> SUPPLIED INFORMATION:
Content starts

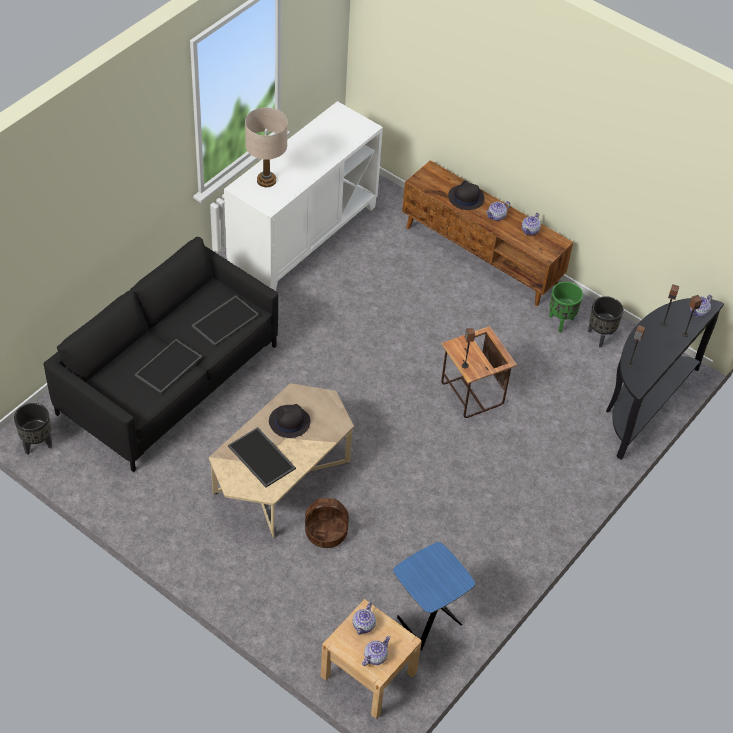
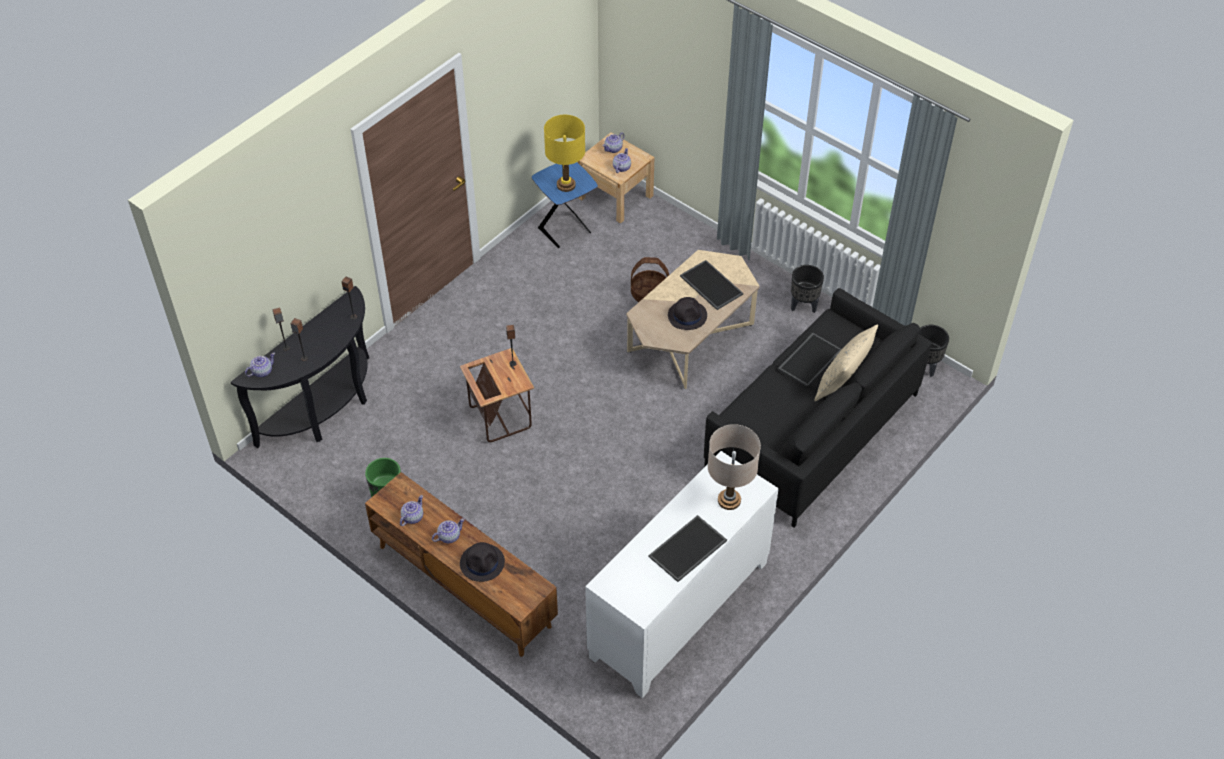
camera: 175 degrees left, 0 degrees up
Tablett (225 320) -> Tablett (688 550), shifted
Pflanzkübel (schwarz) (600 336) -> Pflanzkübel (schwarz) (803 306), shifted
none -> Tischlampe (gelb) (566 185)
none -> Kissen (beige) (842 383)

Content ends
Content starts

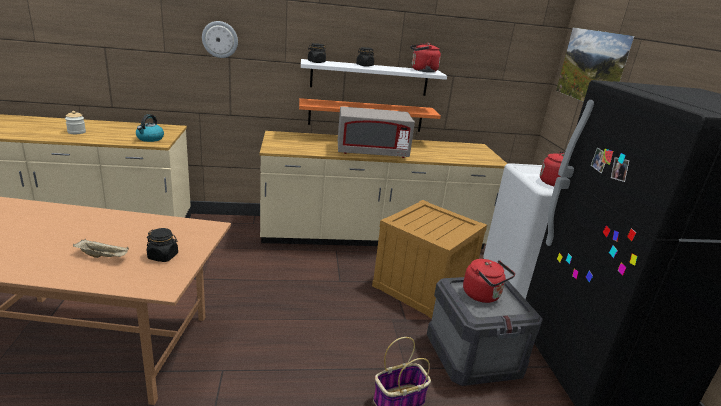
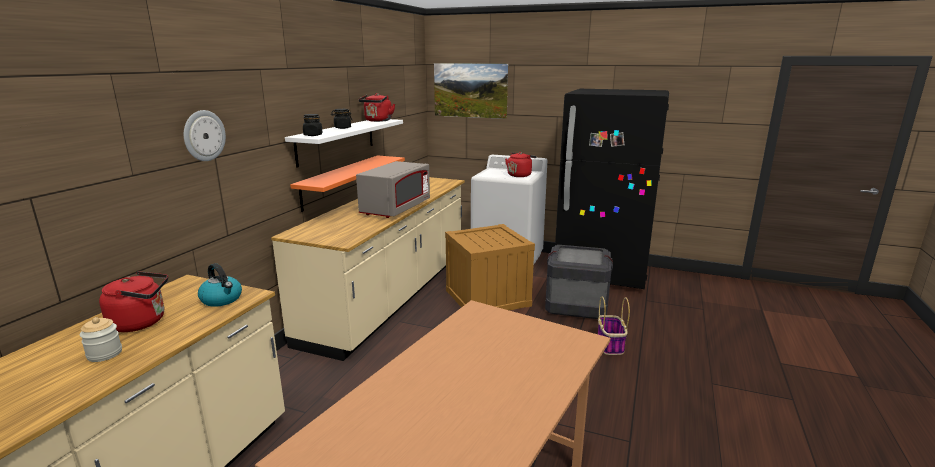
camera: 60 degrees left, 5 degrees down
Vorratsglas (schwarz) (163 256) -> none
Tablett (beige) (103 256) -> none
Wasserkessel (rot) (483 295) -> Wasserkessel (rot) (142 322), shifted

Content ends

> WHAT NEEDS TO BE DONE:
Every line that holds the word "left" should be copied from the records above.

> ANSWER BOX:
camera: 175 degrees left, 0 degrees up
camera: 60 degrees left, 5 degrees down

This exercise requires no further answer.